### [Text passage]
Pebble Creek Golf Club opened in 1967, long before New Tampa as we know it was developed.

The letters went out last weekend, but were probably not a surprise to anyone living in Pebble Creek.

The golf course, the oldest one in the area, is shutting down for good on July 31.

Pebble Creek Golf Club (PCGC) owner Bill Place, who has been trying for years to sell the 6,436-yard golf course he bought in 2005, says he can’t continue losing money on something with no future. After a few failed attempts to finalize a deal with developers the past few years, as well as unsuccessfully trying late last year to get a brownfield designation from the county that would have helped cover almost 3/4 of the cost to decontaminate the soil, Place says he was out of options.

The club, heading into what is usually its slowest time of the year from August through October, currently has only 13 full-time members. 

“Even though we had a little bit of a bump from Covid-19, I’ve already started to see it back off as people go back to work,” Place said. “We’re on a path to to repeat 2018 and 2019, when we lost money those years.”

Place also said merely maintaining the course had become financially untenable. Built in 1967, he says the course still has its original irrigation system and “it failed miserably during this recent drought.

“It was time.”

Place says he has quietly told brokers in the last six years he was looking to sell the golf course. After having his brownfield designation rejected in December 2020, Place has continued entertaining suitors.

### [What you will do]
1. According to the golf club article, how many full-time members does Pebble Creek Golf Club have now?
2. Write a continuation of the article on Pebble Creek Golf Club's closing, starting after its last sentence.
The data that follows the article doesn't matter here.

### [Record set]
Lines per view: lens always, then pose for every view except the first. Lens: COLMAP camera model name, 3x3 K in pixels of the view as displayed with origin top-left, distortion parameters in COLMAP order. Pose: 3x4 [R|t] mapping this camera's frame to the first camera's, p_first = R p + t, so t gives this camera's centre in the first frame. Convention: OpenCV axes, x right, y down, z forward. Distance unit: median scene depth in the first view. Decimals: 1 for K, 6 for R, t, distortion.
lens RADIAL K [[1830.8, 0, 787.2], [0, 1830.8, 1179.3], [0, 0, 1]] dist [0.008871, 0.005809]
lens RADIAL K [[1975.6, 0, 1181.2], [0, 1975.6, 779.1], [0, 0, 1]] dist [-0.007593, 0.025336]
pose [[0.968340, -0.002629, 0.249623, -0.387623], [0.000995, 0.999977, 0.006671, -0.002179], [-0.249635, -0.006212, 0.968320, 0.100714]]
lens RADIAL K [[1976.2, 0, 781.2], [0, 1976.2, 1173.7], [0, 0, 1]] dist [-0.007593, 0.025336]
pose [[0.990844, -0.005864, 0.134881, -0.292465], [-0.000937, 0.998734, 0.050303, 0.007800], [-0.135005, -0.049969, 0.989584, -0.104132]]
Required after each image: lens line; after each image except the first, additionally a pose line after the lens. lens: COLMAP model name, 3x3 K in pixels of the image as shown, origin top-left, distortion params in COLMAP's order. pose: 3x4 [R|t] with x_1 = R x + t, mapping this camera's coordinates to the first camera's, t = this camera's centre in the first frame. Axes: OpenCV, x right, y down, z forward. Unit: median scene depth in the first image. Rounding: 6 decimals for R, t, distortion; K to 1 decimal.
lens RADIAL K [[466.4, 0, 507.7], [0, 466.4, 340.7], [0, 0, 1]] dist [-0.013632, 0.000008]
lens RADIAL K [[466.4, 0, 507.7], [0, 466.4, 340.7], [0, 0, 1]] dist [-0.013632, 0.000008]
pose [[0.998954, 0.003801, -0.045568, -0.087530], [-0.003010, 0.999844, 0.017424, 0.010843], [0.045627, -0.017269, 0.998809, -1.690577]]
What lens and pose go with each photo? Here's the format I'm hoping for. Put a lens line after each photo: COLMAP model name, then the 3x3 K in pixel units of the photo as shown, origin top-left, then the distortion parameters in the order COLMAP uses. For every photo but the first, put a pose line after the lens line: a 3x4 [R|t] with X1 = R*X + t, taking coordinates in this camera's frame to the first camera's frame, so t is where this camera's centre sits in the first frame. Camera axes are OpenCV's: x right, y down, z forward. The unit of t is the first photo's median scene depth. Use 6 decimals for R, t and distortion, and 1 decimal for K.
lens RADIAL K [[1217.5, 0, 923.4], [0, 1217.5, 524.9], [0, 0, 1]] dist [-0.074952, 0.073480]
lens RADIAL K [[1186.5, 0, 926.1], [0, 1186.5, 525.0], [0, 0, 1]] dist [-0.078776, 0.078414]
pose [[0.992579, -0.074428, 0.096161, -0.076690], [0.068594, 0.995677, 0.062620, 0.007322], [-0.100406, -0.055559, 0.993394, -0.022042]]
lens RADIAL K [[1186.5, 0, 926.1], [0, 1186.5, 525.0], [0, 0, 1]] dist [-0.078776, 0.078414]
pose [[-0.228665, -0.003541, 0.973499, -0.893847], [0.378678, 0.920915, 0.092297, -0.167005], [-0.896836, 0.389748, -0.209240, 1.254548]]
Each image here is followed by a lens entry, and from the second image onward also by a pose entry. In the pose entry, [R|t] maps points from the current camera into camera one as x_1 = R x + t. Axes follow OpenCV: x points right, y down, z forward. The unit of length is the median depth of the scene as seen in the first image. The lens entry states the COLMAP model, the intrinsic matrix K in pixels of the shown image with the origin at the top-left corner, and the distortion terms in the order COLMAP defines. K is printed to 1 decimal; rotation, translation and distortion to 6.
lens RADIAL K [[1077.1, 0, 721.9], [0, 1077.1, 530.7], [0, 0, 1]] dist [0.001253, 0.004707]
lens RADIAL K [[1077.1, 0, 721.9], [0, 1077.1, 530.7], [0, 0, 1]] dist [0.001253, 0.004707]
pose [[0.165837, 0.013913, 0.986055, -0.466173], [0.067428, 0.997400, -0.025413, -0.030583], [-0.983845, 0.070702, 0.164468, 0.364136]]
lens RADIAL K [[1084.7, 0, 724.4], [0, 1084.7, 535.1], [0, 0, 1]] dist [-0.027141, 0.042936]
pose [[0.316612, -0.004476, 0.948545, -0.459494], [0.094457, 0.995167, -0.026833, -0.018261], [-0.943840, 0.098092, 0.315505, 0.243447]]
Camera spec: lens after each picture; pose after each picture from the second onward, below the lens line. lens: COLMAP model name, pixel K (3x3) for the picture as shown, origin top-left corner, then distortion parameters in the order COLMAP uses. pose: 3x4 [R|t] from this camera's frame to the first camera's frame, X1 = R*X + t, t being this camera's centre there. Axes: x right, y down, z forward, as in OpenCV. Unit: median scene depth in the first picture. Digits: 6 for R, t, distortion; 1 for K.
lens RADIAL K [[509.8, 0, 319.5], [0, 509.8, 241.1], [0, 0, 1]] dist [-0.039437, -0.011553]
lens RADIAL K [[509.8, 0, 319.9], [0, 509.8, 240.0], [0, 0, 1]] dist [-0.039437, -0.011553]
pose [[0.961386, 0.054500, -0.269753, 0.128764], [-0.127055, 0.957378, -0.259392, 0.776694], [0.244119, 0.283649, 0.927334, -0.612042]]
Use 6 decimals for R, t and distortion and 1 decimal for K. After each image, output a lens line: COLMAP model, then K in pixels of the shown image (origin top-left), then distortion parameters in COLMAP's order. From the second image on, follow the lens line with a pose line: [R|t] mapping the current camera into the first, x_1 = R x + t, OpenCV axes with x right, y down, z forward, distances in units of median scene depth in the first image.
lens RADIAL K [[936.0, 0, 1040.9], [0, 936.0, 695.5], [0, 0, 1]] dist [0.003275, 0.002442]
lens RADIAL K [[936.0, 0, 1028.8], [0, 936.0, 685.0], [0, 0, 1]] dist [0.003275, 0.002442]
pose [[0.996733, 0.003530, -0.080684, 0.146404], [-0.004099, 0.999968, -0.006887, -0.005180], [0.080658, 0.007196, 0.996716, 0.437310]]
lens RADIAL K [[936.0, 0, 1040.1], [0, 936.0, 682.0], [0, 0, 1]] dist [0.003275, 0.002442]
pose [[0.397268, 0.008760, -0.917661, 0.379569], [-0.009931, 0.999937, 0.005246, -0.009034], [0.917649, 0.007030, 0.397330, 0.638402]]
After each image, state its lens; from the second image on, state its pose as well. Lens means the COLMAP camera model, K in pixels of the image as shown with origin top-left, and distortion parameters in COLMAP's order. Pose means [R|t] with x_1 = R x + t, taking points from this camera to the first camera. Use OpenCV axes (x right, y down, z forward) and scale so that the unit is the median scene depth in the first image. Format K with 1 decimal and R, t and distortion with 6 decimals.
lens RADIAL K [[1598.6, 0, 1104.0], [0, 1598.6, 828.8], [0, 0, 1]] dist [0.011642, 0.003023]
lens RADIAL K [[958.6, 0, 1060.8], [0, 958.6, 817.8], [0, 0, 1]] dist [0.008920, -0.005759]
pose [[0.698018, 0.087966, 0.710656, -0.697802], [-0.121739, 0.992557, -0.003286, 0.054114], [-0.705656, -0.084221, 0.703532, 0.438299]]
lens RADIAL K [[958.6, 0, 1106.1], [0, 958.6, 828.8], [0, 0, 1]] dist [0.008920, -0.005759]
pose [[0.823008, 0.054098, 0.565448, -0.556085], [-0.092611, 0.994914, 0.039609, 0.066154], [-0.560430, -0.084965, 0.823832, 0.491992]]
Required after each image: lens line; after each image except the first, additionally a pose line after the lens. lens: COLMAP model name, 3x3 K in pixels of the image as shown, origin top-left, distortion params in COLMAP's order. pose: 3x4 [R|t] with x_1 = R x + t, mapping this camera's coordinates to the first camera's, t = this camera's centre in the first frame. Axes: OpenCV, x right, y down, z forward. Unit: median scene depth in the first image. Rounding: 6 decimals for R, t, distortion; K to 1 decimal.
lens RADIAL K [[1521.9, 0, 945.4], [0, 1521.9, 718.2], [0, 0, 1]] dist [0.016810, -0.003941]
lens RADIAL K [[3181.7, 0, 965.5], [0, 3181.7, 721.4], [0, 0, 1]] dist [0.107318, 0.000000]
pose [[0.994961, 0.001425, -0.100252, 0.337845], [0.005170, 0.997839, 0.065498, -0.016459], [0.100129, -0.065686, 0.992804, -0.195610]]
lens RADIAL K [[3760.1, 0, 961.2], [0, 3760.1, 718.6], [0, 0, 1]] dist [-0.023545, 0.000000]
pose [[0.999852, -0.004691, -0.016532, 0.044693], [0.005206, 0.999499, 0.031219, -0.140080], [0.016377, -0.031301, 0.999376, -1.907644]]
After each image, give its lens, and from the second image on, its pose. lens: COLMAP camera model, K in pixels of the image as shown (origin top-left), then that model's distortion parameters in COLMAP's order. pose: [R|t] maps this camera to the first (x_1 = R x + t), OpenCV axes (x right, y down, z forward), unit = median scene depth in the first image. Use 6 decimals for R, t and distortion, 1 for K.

### [Responses to the exercise]
1. 13

2.
DR Horton, one of the original interested buyers of the PCGC, had done preliminary testing two years ago and discovered contaminants on the golf course before withdrawing its interest. A brownfield site is a property that is contaminated, which hinders efforts to expand or redevelop it. But there are significant tax credits offered to help clean the property up. 

Without those tax credits, Place will likely foot the bill. He has paid $150,000 to have the site tested by an environmental testing firm, and expects results this week. A preliminary estimate, he says, indicated it would then take 6-9 months to decontaminate the soil. That could cost Place $1 million.

But he has potential developers lined up — he will choose one in the next two months — and says he is including the two Pebble Creek homeowners associations, who serve roughly 1,300 homeowners, in the process. Regardless, he expects a significant number of residents to protest when rezoning the 149-acre property gets underway.

“No matter what, we are trying every which way we can to work with the HOAs,” Place says. “I know they would rather have the golf course, but we are looking for the best possible solution.”